“É na luta que a gente se encontra” foi o tema do 2° Encontro da Diversidade no Festival de Capoeira: Ancestralidade e Resistência. A mesa trouxe protagonismo para pessoas com deficiência, pessoas com obesidade, neuroatípicas e com condição neurodegenerativa que fazem da capoeira instrumento de inclusão e combate ao capacitismo. O evento aconteceu no Espaço Moa do Katendê e reuniu um grande público.
Com intermediação da Monitora Delicada, a mesa contou com o Mestre Gilson, Mestre Muralha, Mestre Pepino, Professor Gigante e Formada Preta Mari.
Nascido na Liberdade, em Salvador, e com 50 anos de capoeira, Mestre Gilson recebeu um diagnóstico de Parkinson há 15 anos, mas não deixou a doença lhe parar. Hoje atua com a Capoeira Adaptada, sendo uma das maiores referências na área, ajudando jovens e idosos através do esporte e da filosofia da capoeira.
“Eu consegui fazer do Parkinson o meu berimbau, o saber gingar, a régua e o compasso. O equilíbrio que a capoeira nos dá, em especial ao diagnosticado de Parkinson, é transformador na vida de qualquer pessoa. A doença que tenho é degenerativa, não tem cura. E convivendo 15 anos com esse diagnóstico, eu consegui fazer do gingado a minha conexão”, disse emocionado.

Um dos maiores exemplos de que a capoeira não está limitada a padrões de corpos, o Mestre Muralha, da Associação de Capoeira Ogunjá, trouxe toda a sua potência em sua fala.
“Eu nasci em 1989, sou o 11º filho, o único a seguir o legado do meu pai. Tenho 11 anos de Mestre, 33 anos de capoeira e 36 anos de idade. Sou preto, gordo e jogo capoeira, porque eu não estou aqui pra ser o sistema. Eu sempre falo que eu sou fora do esquadro.
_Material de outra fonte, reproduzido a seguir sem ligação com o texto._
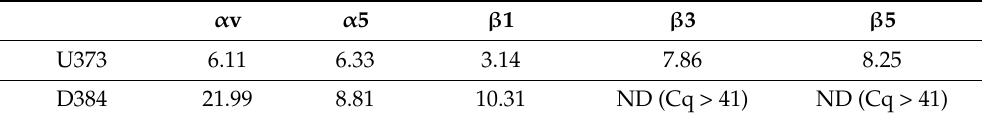
Subsequently, the active compound NDI-1 was tested on U373 cells at different concen- trations (0.1, 1, 10, and 20 µ M) and time of contact (24 and 48 h) to identify the minimum effective concentration and time. A concentration of 1 µ M induced a marked decrease in cell viability after 24 h of contact (Figure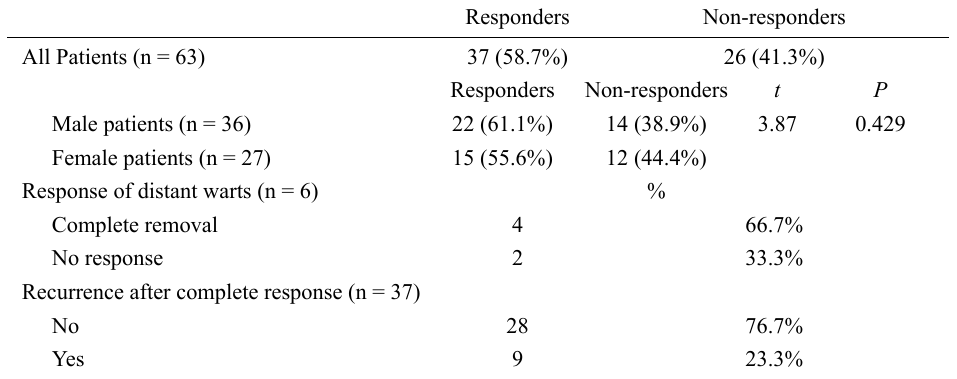
Table 3. Frequency distribution of the studied patients according to clinical response to PPD injection.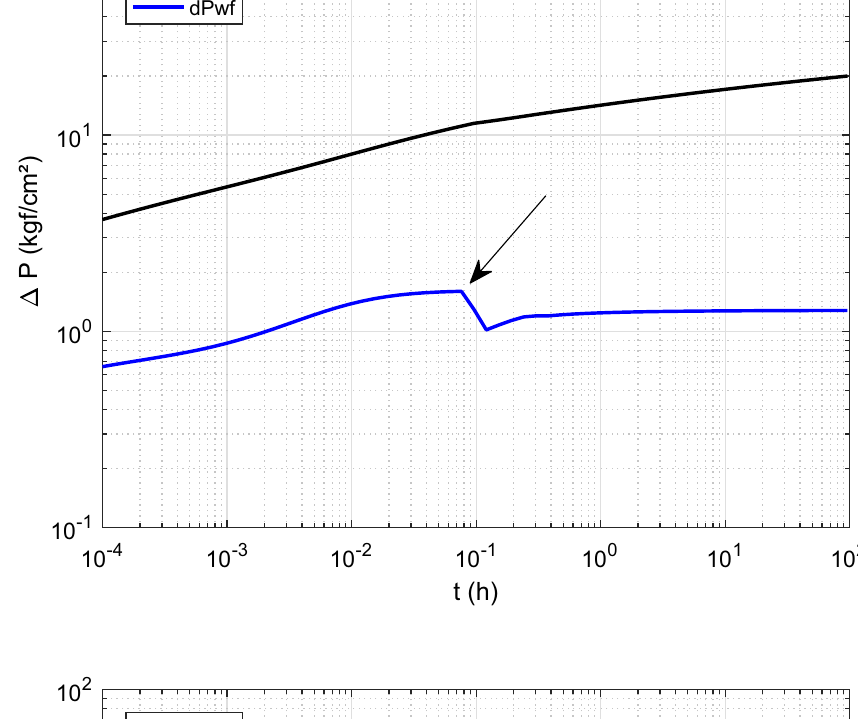
Fig. 2 Pressure and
Eu consegui salvar vidas através da capoeira, e isso é o meu combustível”.

Professor na Associação de Pais e Amigos dos Excepcionais de Salvador (APAE), Mestre Pepino dá aulas para crianças e adolescentes com deficiência intelectual e autismo. Acompanhado dos seus alunos, o profissional destacou a importância da capoeira para o grupo.
“A sociedade é uma das grandes barreiras que a gente enfrenta, muitos não respeitam e integram indivíduos fora do padrão. E a capoeira vem com essa missão. As pessoas que estão lá tem muito entusiasmo e vontade de aprender, e o esporte tem sido transformador na vida delas”, disse.
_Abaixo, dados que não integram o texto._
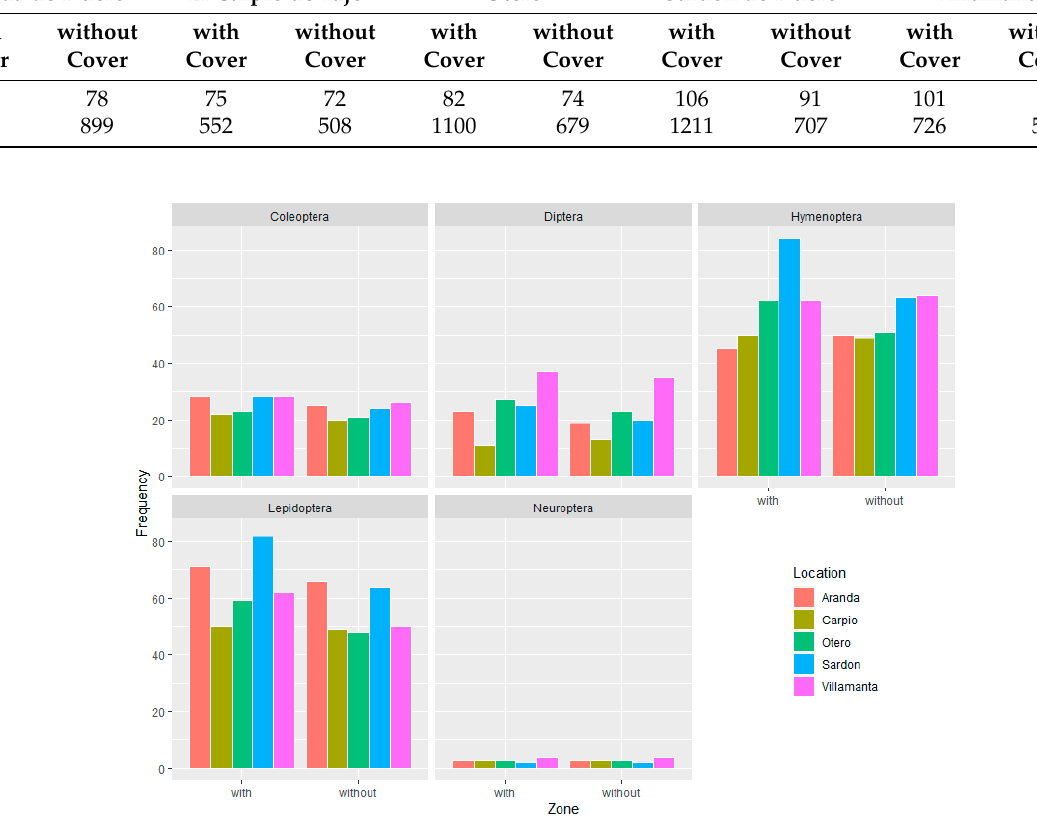
Table 2. The abundance of genera and individuals by vineyard farm and treatment.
Praticante de capoeira há 20 anos, Professor Gigante é uma pessoa com deficiência física desde o seu nascimento. Ele trouxe a importância da representatividade dentro da roda.
“A capoeira já é formada dentro da diversidade. E se falando em pessoa com deficiência, em pessoas com as suas diferenças corporais, vai ainda mais além do que a gente imagina. Apesar disso, ainda há pouca representatividade nesse espaço. Eu não fui inspirado por pessoa com deficiência na capoeira, minhas inspirações foram de pessoas sem deficiência. Mas lá na frente alguns alunos nessa condição vão olhar para trás e se espelhar em mim”, disse.

A Formada Preta Mari também compartilhou as suas vivências enquanto uma mulher preta e gorda na sociedade e na comunidade da capoeira. Ela frisou o efeito positivo causado quando grupos socialmente excluídos passam a ocupar espaços de destaque.
“Há um tempo eu tinha vergonha do meu corpo, eu achava que eu não conseguia fazer os movimentos e depois que tive referências muito próximas de mim, me fez abrir os olhos e compreender que eu também sou potência, que o meu corpo é potência e que eu consigo ocupar esses lugares também, sendo uma mulher gorda. Hoje muitas mulheres fora do padrão me procuram pra treinar. Certa vez uma delas me disse: ‘eu me identifiquei com você porque eu também sou gordinha. E eu nunca vi ninguém jogando capoeira com esse corpo’”, finalizou.

Acessibilidade também é papo de Capoeira
O Encontro da Diversidade, assim como todas as atividades oratórias do Festival de Capoeira, contou com intérpretes e tradutores em libras para garantir a comunicação e acesso à informação para pessoas surdas ou com deficiência auditiva. O intérprete Ronaldo Freitas parabenizou a ação.
“O surdo, assim como todas as pessoas, tem direito a ir em todos os espaços e ter as informações detalhadas. E a presença de um intérprete facilita essa comunicação, em que a pessoa vai ter mais conhecimento, mais informação e vai saber mais sobre a capoeira”.